[Stored data entries]
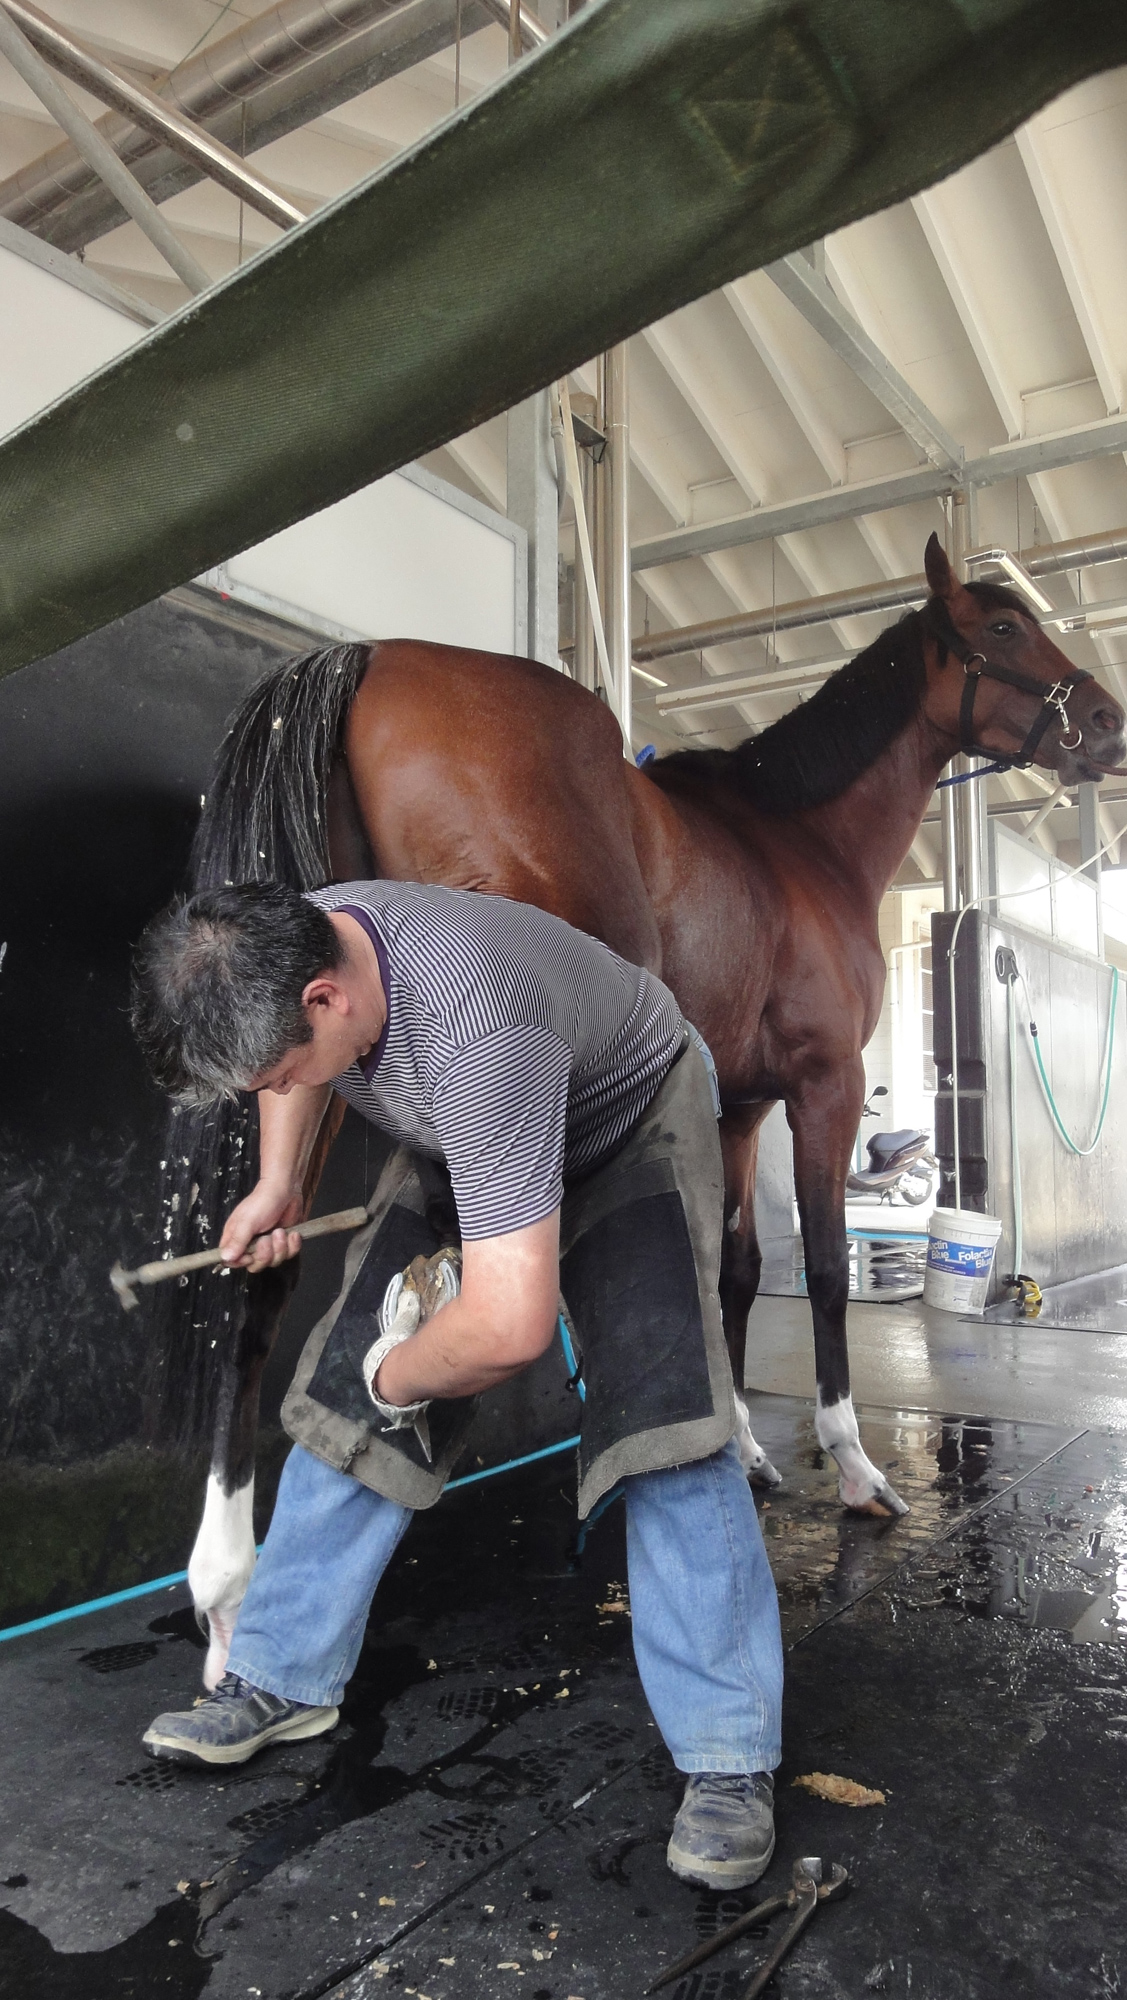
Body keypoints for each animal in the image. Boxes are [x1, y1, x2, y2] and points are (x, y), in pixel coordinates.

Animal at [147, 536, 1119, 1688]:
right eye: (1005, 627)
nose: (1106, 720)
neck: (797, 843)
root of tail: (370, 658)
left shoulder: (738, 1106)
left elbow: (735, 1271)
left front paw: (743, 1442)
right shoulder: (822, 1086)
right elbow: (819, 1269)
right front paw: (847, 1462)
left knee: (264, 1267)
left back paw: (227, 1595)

● **Work instructions**: Provide the count of lines above that contain "right", without any other words.

● **Solution to this exercise**: 4